Arbeitsauftrag: Schreiben Sie aus dem Text zum Kursrutsch des Euro einen Abschnitt wortgetreu ab. Setzen Sie bei den Worten „Der Kurs des“ ein und hören Sie nach „auf 3516 Punkten.“ auf.

Euro-Kursrutsch sorgt für Dax-Rally


Der Kurs des Euro ist am Dienstag nach robusten US-Daten merklich unter Druck geraten. Starke Zahlen vom US-Arbeitsmarkt beflügelten den Dollarkurs. Die Zahl der offenen Stellen in den USA war im Juni deutlicher gestiegen als erwartet. Mit 6,2 Millionen wurde ein Rekordstand erreicht. Bereits am Freitag hatte der große monatliche US-Arbeitsmarktbericht positiv überrascht und den Dollarkurs gestützt. Am Nachmittag kostete die Gemeinschaftswährung 1,1741 US-Dollar. Am Mittag hatte der Euro noch über 1,18 Dollar notiert.

Aufgrund des fallenden Euros legte der Dax eine plötzliche Rally hin. Die Frankfurter Benchmark stieg vom Tagestief bei 12.184 Punkten schnell auf 12.329 Zählern. Danach gab der deutsche Leitindex aber wieder nach und ging mit 12.292 Zählern aus dem Handel - ein Plus von 0,3 Prozent. Der Euro Stoxx 50 stiegt um 0,3 Prozent auf 3516 Punkten.



Neben dem fallenden Euro beflügelte auch die Hoffnung auf weiteres Wachstum der Weltwirtschaft die Börsianer. Der MSCI-Weltindex stieg zeitweise sogar auf ein Rekordhoch von 480 Punkten.

„Konjunkturdaten deuten auf ein synchrones Wachstum sowohl in den Industrie- als auch in den Schwellenländern hin“, sagte Brian Coulton, Chefvolkswirt der Rating-Agentur Fitch. Die deutschen Exporte gingen im Juni allerdings so stark zurück wie seit zwei Jahren nicht mehr.

Bereitgestellte Daten:
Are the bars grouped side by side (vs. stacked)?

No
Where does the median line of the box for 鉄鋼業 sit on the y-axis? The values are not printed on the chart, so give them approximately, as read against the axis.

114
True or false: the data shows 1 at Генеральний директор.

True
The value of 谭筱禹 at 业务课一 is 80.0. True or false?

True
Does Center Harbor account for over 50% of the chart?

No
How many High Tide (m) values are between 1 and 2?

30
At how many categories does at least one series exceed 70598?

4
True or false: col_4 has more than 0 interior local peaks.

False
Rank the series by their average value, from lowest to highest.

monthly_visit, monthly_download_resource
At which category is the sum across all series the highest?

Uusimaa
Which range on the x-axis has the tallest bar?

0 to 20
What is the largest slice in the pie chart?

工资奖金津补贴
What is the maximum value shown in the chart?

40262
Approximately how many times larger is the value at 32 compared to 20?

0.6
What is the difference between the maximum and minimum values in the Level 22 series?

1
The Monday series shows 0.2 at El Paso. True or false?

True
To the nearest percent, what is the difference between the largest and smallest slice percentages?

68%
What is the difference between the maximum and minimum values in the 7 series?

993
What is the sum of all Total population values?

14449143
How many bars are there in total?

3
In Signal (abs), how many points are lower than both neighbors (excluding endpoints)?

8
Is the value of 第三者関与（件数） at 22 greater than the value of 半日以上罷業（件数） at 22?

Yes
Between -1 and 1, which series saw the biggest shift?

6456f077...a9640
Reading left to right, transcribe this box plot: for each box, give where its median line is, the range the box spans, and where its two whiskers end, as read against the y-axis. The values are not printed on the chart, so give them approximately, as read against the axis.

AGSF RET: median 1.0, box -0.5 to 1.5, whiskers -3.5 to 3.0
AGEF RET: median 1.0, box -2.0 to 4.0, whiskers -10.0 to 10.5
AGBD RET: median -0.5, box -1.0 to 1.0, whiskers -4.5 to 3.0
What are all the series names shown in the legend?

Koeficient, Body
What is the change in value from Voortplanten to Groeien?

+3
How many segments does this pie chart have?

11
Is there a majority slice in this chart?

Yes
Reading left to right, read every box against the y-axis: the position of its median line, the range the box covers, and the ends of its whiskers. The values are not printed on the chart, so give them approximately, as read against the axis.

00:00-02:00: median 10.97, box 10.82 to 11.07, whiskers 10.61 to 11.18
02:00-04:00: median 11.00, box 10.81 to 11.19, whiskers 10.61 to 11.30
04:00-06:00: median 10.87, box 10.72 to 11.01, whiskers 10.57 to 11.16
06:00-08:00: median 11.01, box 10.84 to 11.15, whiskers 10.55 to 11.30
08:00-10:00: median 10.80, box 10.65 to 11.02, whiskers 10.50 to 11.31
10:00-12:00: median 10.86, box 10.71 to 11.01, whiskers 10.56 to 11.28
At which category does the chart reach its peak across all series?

Musterlösung:
Der Kurs des Euro ist am Dienstag nach robusten US-Daten merklich unter Druck geraten. Starke Zahlen vom US-Arbeitsmarkt beflügelten den Dollarkurs. Die Zahl der offenen Stellen in den USA war im Juni deutlicher gestiegen als erwartet. Mit 6,2 Millionen wurde ein Rekordstand erreicht. Bereits am Freitag hatte der große monatliche US-Arbeitsmarktbericht positiv überrascht und den Dollarkurs gestützt. Am Nachmittag kostete die Gemeinschaftswährung 1,1741 US-Dollar. Am Mittag hatte der Euro noch über 1,18 Dollar notiert.

Aufgrund des fallenden Euros legte der Dax eine plötzliche Rally hin. Die Frankfurter Benchmark stieg vom Tagestief bei 12.184 Punkten schnell auf 12.329 Zählern. Danach gab der deutsche Leitindex aber wieder nach und ging mit 12.292 Zählern aus dem Handel - ein Plus von 0,3 Prozent. Der Euro Stoxx 50 stiegt um 0,3 Prozent auf 3516 Punkten.